The Most Far-Out Statements From Elon Musk’s Wide-Ranging Interview With Joe Rogan
We listened to the whole interview so you didn't have to.
“You probably can’t [smoke] because of stockholders, right?” Rogan asks.
“I mean it’s legal, right?” Musk replies.
Elon Musk spent yesterday evening in a rambling conversation with comedian and podcast host Joe Rogan, all while puff-puff-passing a blunt (Musk didn’t inhale) and sipping on glasses of whiskey (with far, far too much ice).
The two-and-a-half-hour exchange ranges pretty widely. They got into the vastness of the universe, Musk’s vintage car collection, electric planes, and whether we are really living in a simulation.
Oddly absent from Rogan’s interview with Elon Musk? The complete chaos his electric car company is in right now. Mere hours after Musk’s interview with Rogan went live, the LA Times reported that two of Tesla’s senior executives announced plans to quit the company.
But that didn’t come up. In fact, it only took 13 minutes for Rogan to steer the conversation from digging tunnels in LA to the dangers of artificial intelligence. Musk took the bait:
The thing that is going to be tricky here is that it’s going to be very tempting to use AI as a weapon. In fact, it will be used used as a weapon. The danger is going to be more humans using it against each other most likely, I think.
So, how far away are humans from creating something truly sentient? Rogan asked. Musk had some insightful words for him — that is, if you can actually figure out what the heck he’s talking about.
You could argue that any group of people — like a company — is essentially a cybernetic collective of human people and machines. That’s what a company is. And then there are different levels of complexity in the way these companies are formed and then there is a collective AI in Google search, where we are also plugged in like nodes in a network, like leaves in a tree.
You hear that? Like a tree. Trees, man.
We’re all feeding this network without questions and answers. We’re all collectively programming the AI and Google. […] It feels like we are the biological boot-loader for AI effectively. We are building progressively greater intelligence.
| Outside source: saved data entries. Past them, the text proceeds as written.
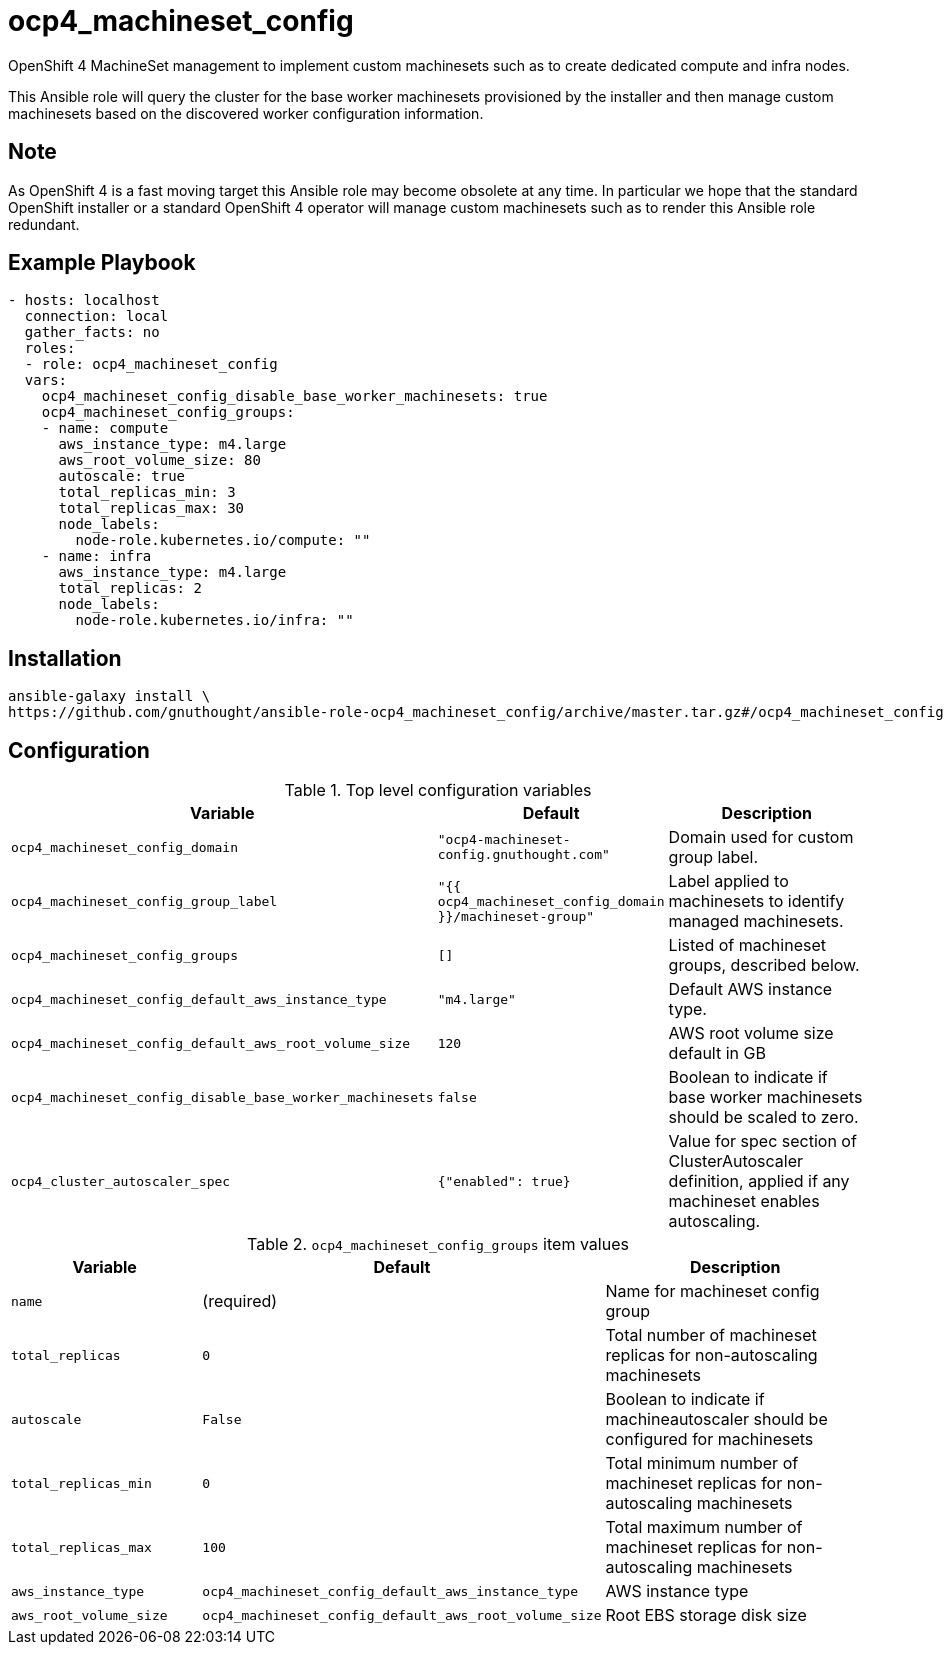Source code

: # ocp4_machineset_config

OpenShift 4 MachineSet management to implement custom machinesets such as to
create dedicated compute and infra nodes.

This Ansible role will query the cluster for the base worker machinesets
provisioned by the installer and then manage custom machinesets based on the
discovered worker configuration information.

## Note

As OpenShift 4 is a fast moving target this Ansible role may become obsolete at
any time. In particular we hope that the standard OpenShift installer or a
standard OpenShift 4 operator will manage custom machinesets such as to render
this Ansible role redundant.

## Example Playbook

```
- hosts: localhost
  connection: local
  gather_facts: no
  roles:
  - role: ocp4_machineset_config
  vars:
    ocp4_machineset_config_disable_base_worker_machinesets: true
    ocp4_machineset_config_groups:
    - name: compute
      aws_instance_type: m4.large
      aws_root_volume_size: 80
      autoscale: true
      total_replicas_min: 3
      total_replicas_max: 30
      node_labels:
        node-role.kubernetes.io/compute: ""
    - name: infra
      aws_instance_type: m4.large
      total_replicas: 2
      node_labels:
        node-role.kubernetes.io/infra: ""
```

## Installation

```
ansible-galaxy install \
https://github.com/gnuthought/ansible-role-ocp4_machineset_config/archive/master.tar.gz#/ocp4_machineset_config
```

## Configuration

.Top level configuration variables
[options="header",cols="30%,10%,60%"]
|===
| Variable
| Default
| Description

| `ocp4_machineset_config_domain`
| `"ocp4-machineset-config.gnuthought.com"`
| Domain used for custom group label.

| `ocp4_machineset_config_group_label`
| `"{{ ocp4_machineset_config_domain }}/machineset-group"`
| Label applied to machinesets to identify managed machinesets.

| `ocp4_machineset_config_groups`
| `[]`
| Listed of machineset groups, described below.

| `ocp4_machineset_config_default_aws_instance_type`
| `"m4.large"`
| Default AWS instance type.

| `ocp4_machineset_config_default_aws_root_volume_size`
| `120`
| AWS root volume size default in GB

| `ocp4_machineset_config_disable_base_worker_machinesets`
| `false`
| Boolean to indicate if base worker machinesets should be scaled to zero.

| `ocp4_cluster_autoscaler_spec`
| `{"enabled": true}`
| Value for spec section of ClusterAutoscaler definition, applied if any
machineset enables autoscaling.
|===

.`ocp4_machineset_config_groups` item values
[options="header",cols="30%,10%,60%"]
|===
| Variable
| Default
| Description

| `name`
| (required)
| Name for machineset config group

| `total_replicas`
| `0`
| Total number of machineset replicas for non-autoscaling machinesets

| `autoscale`
| `False`
| Boolean to indicate if machineautoscaler should be configured for machinesets

| `total_replicas_min`
| `0`
| Total minimum number of machineset replicas for non-autoscaling machinesets

| `total_replicas_max`
| `100`
| Total maximum number of machineset replicas for non-autoscaling machinesets

| `aws_instance_type`
| `ocp4_machineset_config_default_aws_instance_type`
| AWS instance type

| `aws_root_volume_size`
| `ocp4_machineset_config_default_aws_root_volume_size`
| Root EBS storage disk size
|===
And the percentage that is not human is increasing, and eventually we will represent a very small percentage of intelligence.
But why would greater artificial intelligence matter if we’re all just living in one giant simulation?
The argument for the simulation I think is quite strong. Because if you assume any improvements at all over time — any improvement, one percent, .1 percent. Just extend the time frame, make it a thousand years, a million years — the universe is 13.8 billion years old. Civilization if you are very generous is maybe seven or eight thousand years old if you count it from the first writing. This is nothing. So if you assume any rate of improvement at all, then [virtual reality video] games will be indistinguishable from reality. Or civilization will end. Either one of those two things will occur. Or we are most likely living in a simulation.
If Elon hasn’t lost you there yet, get ready for multiple simulations. But there’s a silver lining: outside of our simulations, it’s probably boring as hell.
There are many many simulations. These simulations, we might as well call them reality, or you can call them multiverse. They are running on a substrate. That substrate is probably boring.
When we create a simulation like a game or movie, it’s a distillation of what’s interesting about life. It takes a year to shoot an action movie. And that is distilled down into two to three hours. But the filming is boring. It’s pretty goofy, doesn’t look cool. But when you add the CGI and upgrade editing, it’s amazing. So i think most likely, if we’re a simulation, it’s really boring outside the simulation. Because why would you make the simulation as boring? [You’d] make simulation way more interesting than base reality.
They did get into some topics that directly had to do with Musk’s various business ventures, including sustainable energy infrastructure, Tesla cars’ safety features, and Vertical Take Off and Landing (VTOL) vehicles.
That’s when Rogan retrieved the blunt, from a tacky box he got on vacation in Mexico. Wide-eyed Elon took a single timid drag. For the first time in a long while, he looked at peace.